Today there are nearly 2,000 sinkholes near the shrinking Dead Sea, and their number will only grow. As long as the sea level is dropping, there is no way to halt the phenomenon. All we can do is put up signs and declare large areas inaccessible and hazardous to visitors.
The ground hasn’t been left alone even in the most far-flung corners of the country − even in the Arava’s sand dunes that abut Jordan. At first the sands were mined to open up areas for agriculture, and in recent years to expand construction in Eilat. In the past two months, sand has been mined in the southern Arava in a section of the Samar dune rich in rare natural resources. The sand has been turned into a raw material for the construction industry in Eilat. This site teaches us a lesson about the tremendous damage we’ve done in general to the ground beneath our feet and to this country’s ecosystems. This lesson hasn’t been fully learned.

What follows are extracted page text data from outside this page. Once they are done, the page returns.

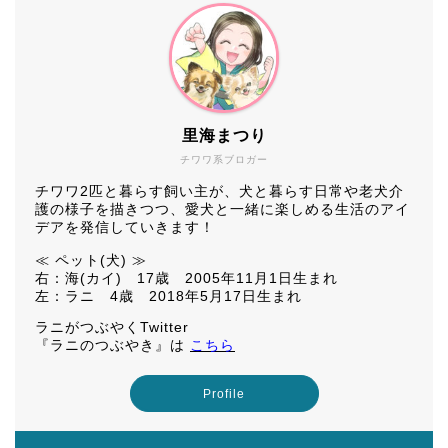
里海まつり
チワワ系ブロガー
チワワ2匹と暮らす飼い主が、犬と暮らす日常や老犬介
護の様子を描きつつ、愛犬と一緒に楽しめる生活のアイ
デアを発信していきます！
≪ ペット(犬) ≫
右：海(カイ) 17歳 2005年11月1日生まれ
左：ラニ 4歳 2018年5月17日生まれ
ラニがつぶやくTwitter
『ラニのつぶやき』は
こちら
Profile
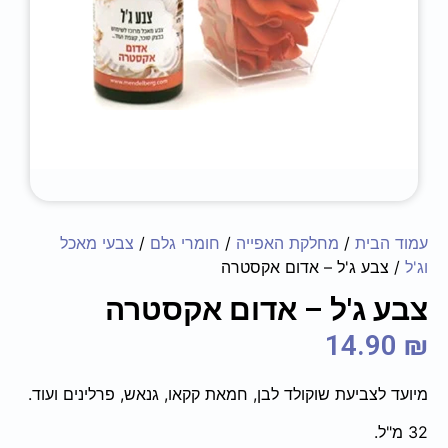
עמוד הבית
/
מחלקת האפייה
/
חומרי גלם
/
צבעי מאכל
וג'ל
/ צבע ג'ל – אדום אקסטרה
צבע ג'ל – אדום אקסטרה
14.90
₪
מיועד לצביעת שוקולד לבן, חמאת קקאו, גנאש, פרלינים ועוד.
32 מ"ל.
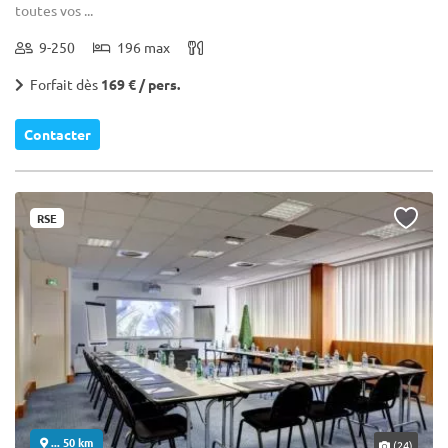
toutes vos ...
9-250
196 max
Forfait dès
169 € / pers.
Contacter
RSE
... 50 km
(24)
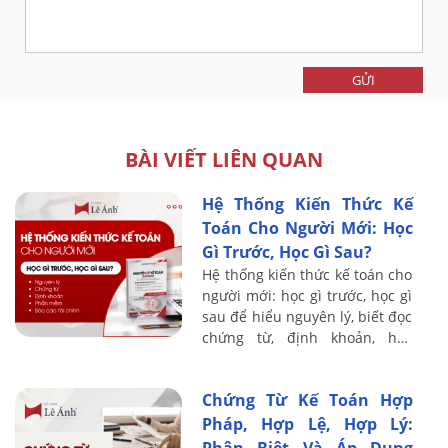
GỬI
BÀI VIẾT LIÊN QUAN
Hệ Thống Kiến Thức Kế
Toán Cho Người Mới: Học
Gì Trước, Học Gì Sau?
Hệ thống kiến thức kế toán cho
người mới: học gì trước, học gì
sau để hiểu nguyên lý, biết đọc
chứng từ, định khoản, học
thuế, phần mềm và báo cáo tài
chính.
Chứng Từ Kế Toán Hợp
Pháp, Hợp Lệ, Hợp Lý:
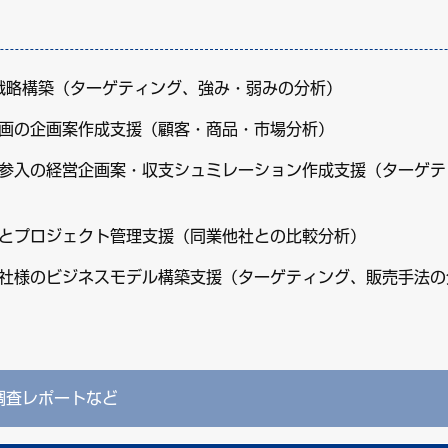
b戦略構築（ターゲティング、強み・弱みの分析）
画の企画案作成支援（顧客・商品・市場分析）
参入の経営企画案・収支シュミレーション作成支援（ターゲテ
とプロジェクト管理支援（同業他社との比較分析）
社様のビジネスモデル構築支援（ターゲティング、販売手法の
調査レポートなど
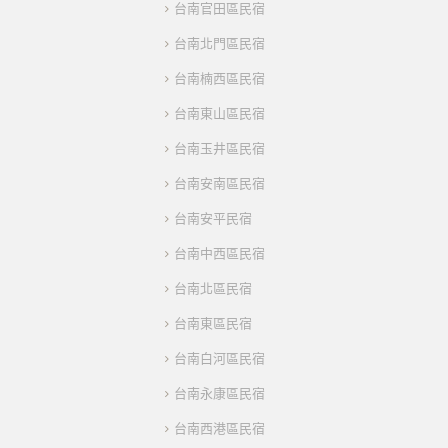
台南官田區民宿
台南北門區民宿
台南楠西區民宿
台南東山區民宿
台南玉井區民宿
台南安南區民宿
台南安平民宿
台南中西區民宿
台南北區民宿
台南東區民宿
台南白河區民宿
台南永康區民宿
台南西港區民宿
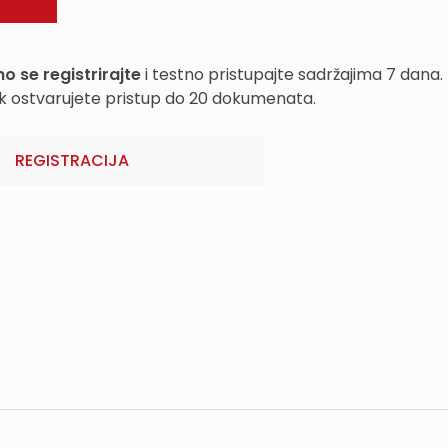
o se registrirajte
i testno pristupajte sadržajima 7 dana.
k ostvarujete pristup do 20 dokumenata.
REGISTRACIJA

At Samar, the crude and visionless economic logic triumphs. The authorities opted to ignore the rare ecological asset they were about to destroy; they preferred to save the money they would have to pay to transport sand from more distant places.
“The animals here can’t rent a new apartment and move into it after their home is destroyed,” said the University of Haifa’s Yael Olek, who was speaking during a tour of the place. “They will disappear.”
Another scholar said no rehabilitation work will be of use after the removal of the soil layer containing the vegetation that sustains the animals: The Samar dune will simply be left naked and barren.